I swear, the big reason models are black boxes are because we _want_ them to be. There's clear anti-sentiment mentality against people doing theory and the result of this shows. I remember not too long ago Yi Tay (under @agihippo but main is @YiTayML) said "fuck theorists". I guess it's not a surprise Deep Mind recently hired him after that "get good" stuff.
Also, I'd like to point out, the author uses "we" but the paper only has one author on it. So may I suggest adding their cat as a coauthor? [0]
I am on the review panel of some conferences too and it is not uncommon to be assigned a paper outside of my comfort zone. That doesn't mean I cut and bail. You set aside time, read up on the area, ask authors questions, and judge accordingly. Unfortunately this doesn't happen most of the time - people seem to be in a rush to finish their review no matter the quality. At this point, we just mechanically keep resubmitting the paper every once a while.
Sorry, end of rant :)
Reading this paper, I was struck by how obvious most of the solutions were given my own background from grad school benchmarking quantum annealers and other classical solvers for spin lattices (mostly thermal sampling inspired approaches). I'd argue one could do an even better job than the analysis in Anthropic's paper, but it's astonishing how basic questions like "well how sure are we this is real?" just aren't asked seemingly in ML papers.
I developed a passion for Bayesian statistics approaches in grad school, and had a lovely time specifically thinking quite a bit about DPs, Bayesian bootstraps, etc. I'm sorry your paper is bouncing around. I think folks underestimate these days the value of really thinking about what you know and how you know it, and how to really model uncertainty, and definitely underrate non-DL approaches to problems.
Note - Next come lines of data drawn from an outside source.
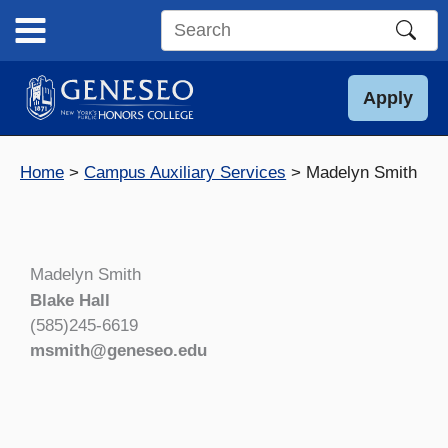
Skip
to
Search
content
this
site
Apply
Home
Campus Auxiliary Services
Madelyn Smith
Madelyn Smith
Blake Hall
(585)245-6619
msmith@geneseo.edu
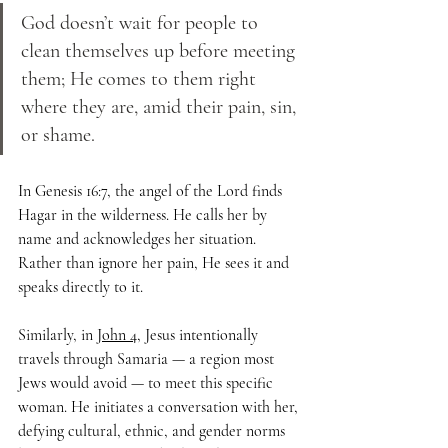
God doesn’t wait for people to 
clean themselves up before meeting 
them; He comes to them right 
where they are, amid their pain, sin, 
or shame. 
In Genesis 16:7, the angel of the Lord finds 
Hagar in the wilderness. He calls her by 
name and acknowledges her situation. 
Rather than ignore her pain, He sees it and 
speaks directly to it.
Similarly, in 
John 4
, Jesus intentionally 
travels through Samaria — a region most 
Jews would avoid — to meet this specific 
woman. He initiates a conversation with her, 
defying cultural, ethnic, and gender norms 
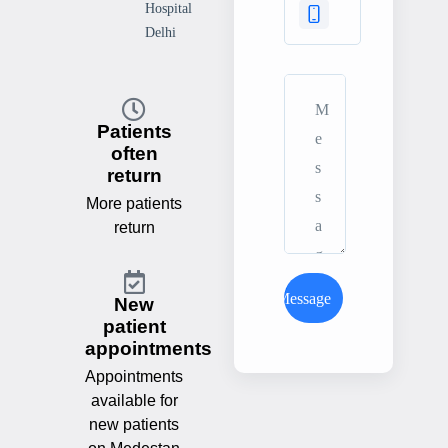
Hospital
Delhi
Patients
often
return
More patients
return
Send Message
New
patient
appointments
Appointments
available for
new patients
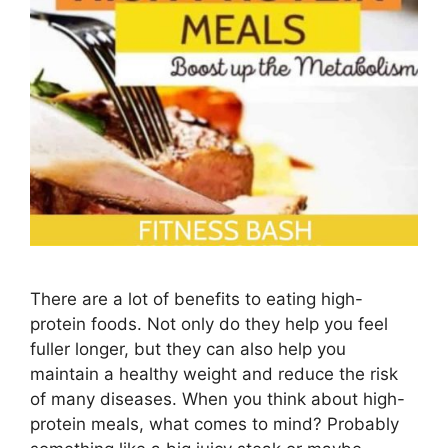
There are a lot of benefits to eating high-
protein foods. Not only do they help you feel
fuller longer, but they can also help you
maintain a healthy weight and reduce the risk
of many diseases. When you think about high-
protein meals, what comes to mind? Probably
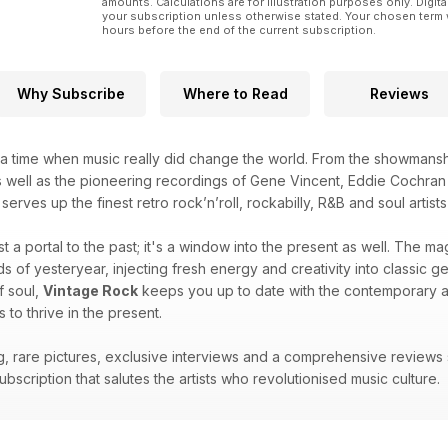
amounts. Calculations are for illustration purposes only. Digita
your subscription unless otherwise stated. Your chosen term 
hours before the end of the current subscription.
Why Subscribe
Where to Read
Reviews
 time when music really did change the world. From the showmanship
s well as the pioneering recordings of Gene Vincent, Eddie Cochran 
serves up the finest retro rock’n’roll, rockabilly, R&B and soul arti
ust a portal to the past; it's a window into the present as well. The m
 of yesteryear, injecting fresh energy and creativity into classic ge
f soul,
Vintage Rock
keeps you up to date with the contemporary art
s to thrive in the present.
ing, rare pictures, exclusive interviews and a comprehensive reviews
bscription that salutes the artists who revolutionised music culture.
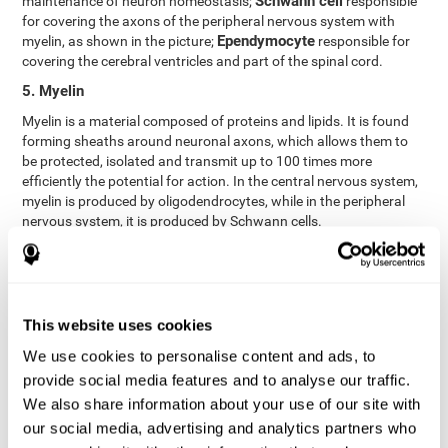
Schwann cell
maintenance of neuron homeostasis;
responsible
for covering the axons of the peripheral nervous system with
Ependymocyte
myelin, as shown in the picture;
responsible for
covering the cerebral ventricles and part of the spinal cord.
5. Myelin
Myelin is a material composed of proteins and lipids. It is found
forming sheaths around neuronal axons, which allows them to
be protected, isolated and transmit up to 100 times more
efficiently the potential for action. In the central nervous system,
myelin is produced by oligodendrocytes, while in the peripheral
nervous system, it is produced by Schwann cells.
6. Axon terminal
Axon terminals, or synaptic boutons, are found at the end of the
axon of the neuron, divided into terminals whose function is to
link other neurons and create a synapse. The brain's
This website uses cookies
neurotransmitters are stored in the synaptic boutons in small
We use cookies to personalise content and ads, to
areas called synaptic vesicles. The transmission of these vesicles
provide social media features and to analyse our traffic.
from the terminal buttons of one neuron to the dendrites of
another neuron is what is known as synapses.
We also share information about your use of our site with
our social media, advertising and analytics partners who
7. Node of Ranvier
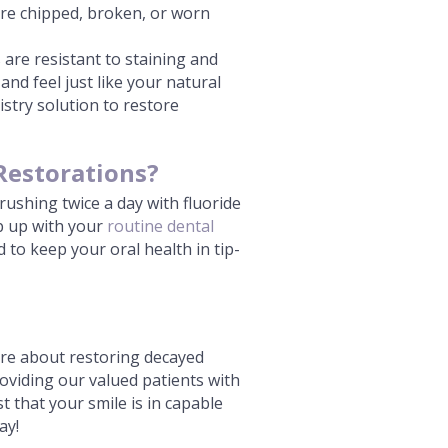
tore chipped, broken, or worn
 are resistant to staining and
and feel just like your natural
istry solution to restore
Restorations?
rushing twice a day with fluoride
ep up with your
routine dental
 to keep your oral health in tip-
more about restoring decayed
roviding our valued patients with
t that your smile is in capable
ay!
Anyway, since this thread surprisingly evoked a mini-discussion on Dirichlet Processes (DP), if someone needs an intro, I have tried to balance math and intuition in a description in my thesis: Section 2.2 in [1].
[1] https://drive.google.com/file/d/1zf_MIWyLY7nxEr5UioUQ7KhOQ1_...
EDIT: I looked at the description and I confess it still has a lot of math (since it is part of thesis). I will probably translate this to be more friendly and put it on my blog.